How to keep your business afloat if your partner dies
By Jennifer Alsever @CNNMoneyMarch 4, 2014: 7:04 AM ET
NEW YORK (CNNMoney)
On New Year's Eve 2012, Jim Murphy sat in a Los Angeles hospital room at the bedside of his closest friend and business partner Ari Ramezani, who was fighting an aggressive stomach cancer.
Not only was he devastated at the prospect of losing his friend, but they had done very little to prepare their company, a voice-over-IP phone provider called Phone Power, for the situation.
The two men, both in their early 40s, had been inseparable since college, and over the past two decades had built four businesses together, selling one, a DSL company, for $12 million in 2005. They vacationed together in Las Vegas and Mexico, stood in each other's weddings and bickered at work like a married couple. "I spent as much time with him as my wife," says Murphy.
Phone Power was growing quickly, hitting $16 million in sales in six years. It had just acquired a Boston company called Broadvoice, and they were integrating the two sets of employees and operations.
Ramezani had been noticeably absent for months leading up to his cancer diagnosis in June 2012. After that, he never returned to work.
"The overall mood had really changed at the company," says Sam Ghahremanpour, Ramezani's younger cousin who was hired to help with the acquisition.
It was so sudden --- and the partners were so young -- they hadn't taken any steps to protect their firm.
There was no "key man" insurance policy that paid the company in case of a cofounder's death. They didn't have a succession plan. And they had a $4 million loan, which the bank could recall if a cofounder left the company -- which included one of them dying.
In the weeks leading up to Ramezani's death, Murphy pushed to get the business in order. He successfully convinced bankers not to call the loan. He set up a board of directors to protect the interests of Ramezani's family, and he created an operating agreement for any major decisions. And, aware of his own mortality, Murphy even took out a key man policy on himself.
In the hospital on New Year's Eve, Murphy promised his friend that he would take care of his wife and three children, all under the age of 13.
Less than two weeks later, Ramezani was gone. When Murphy returned to work, he buried himself in his responsibilities. But inside, his confidence buckled. "I felt like I couldn't fail," he says.
For two decades, Murphy had always had a partner to handle tough times. The two started their first business, a cell phone and pager firm, as roommates in college.
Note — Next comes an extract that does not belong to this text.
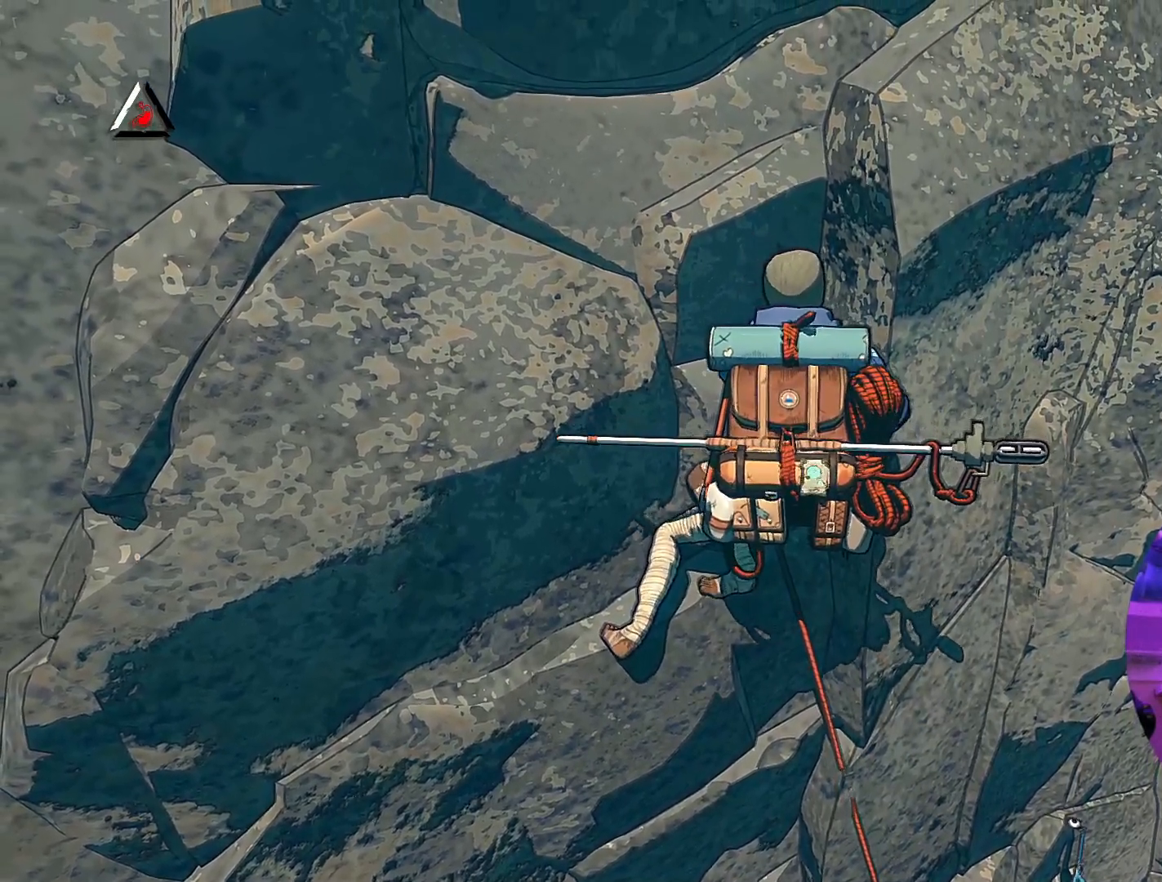
{"buttons": [], "left_stick": "up", "right_stick": "center", "events": [[383, "left_stick", "up"]]}
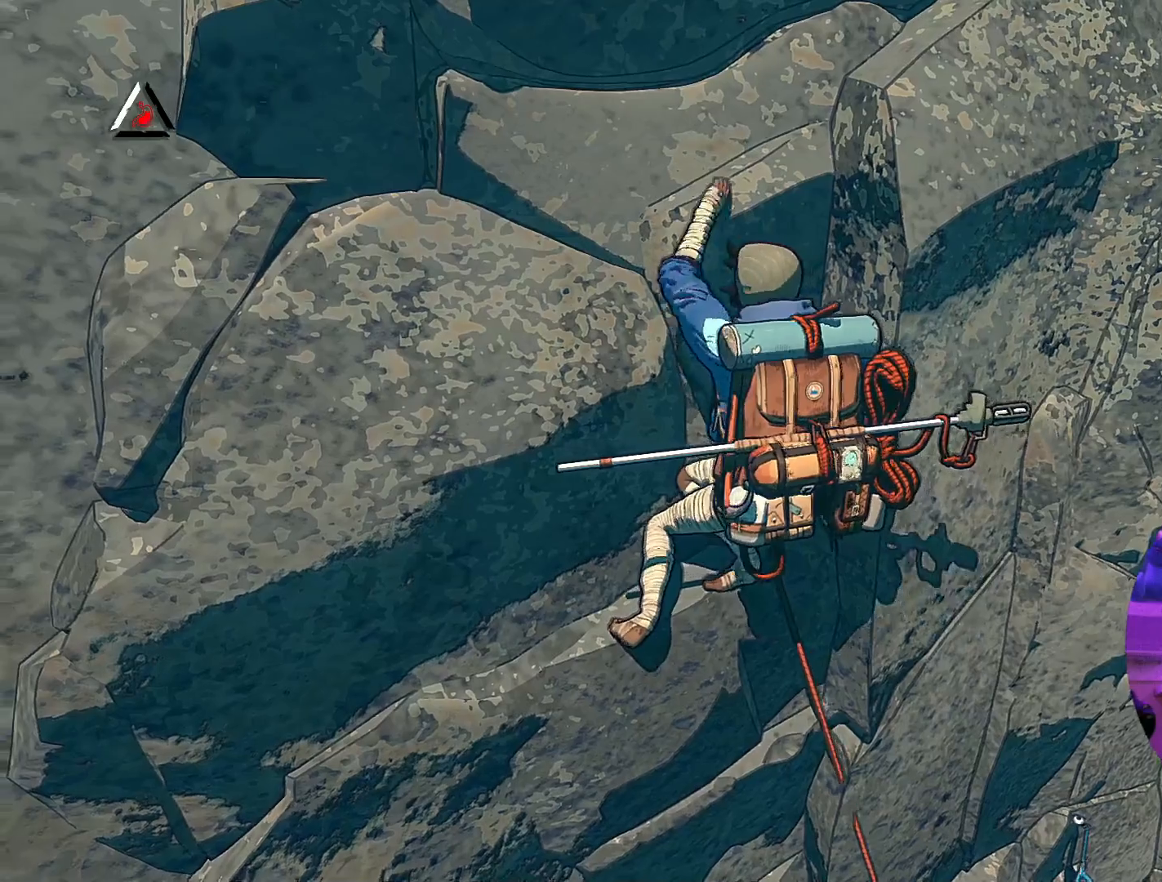
{"buttons": ["R1"], "left_stick": "center", "right_stick": "center", "events": [[200, "R1", "down"], [233, "left_stick", "center"]]}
They learned to be entrepreneurs together -- signing their first lease and interviewing their first employees.
While Murphy would focus on the profit and loss, Ramezani shot from the hip, arguing to get customers now and worry about profits later. Ramezani was a big idea generator, while Murphy was skilled at the logistics. "He pushed me beyond my comfort zone," he says.
Murphy eventually hired a therapist, and he rallied Phone Power's employees to take over Ramezani's duties.
By March, Murphy decided it was time for Ghahremanpour, who had become chief operating officer, to move into Ramezani's office, which had been untouched for nine months. Inside were papers from May 2012, an empty Gatorade bottle and Ramezani's scratched handwriting on the white board. "It was like a time warp; it was very surreal," Murphy says.
As he regained his confidence, Murphy became more motivated to build on the duo's success. He and Ghahremanpour grew sales in 2013 to $18 million, and Ghahremanpour has forged ahead with plans to capture new markets, such as small business customers and immigrants.
"I've tried to take Ari's approach to always looking for ways to improve the business," says Ghahremanpour.
His business sensibility has lived on. Now, when the executive team can't agree on a tough decision, they ask, "WWAD? What would Ari do?"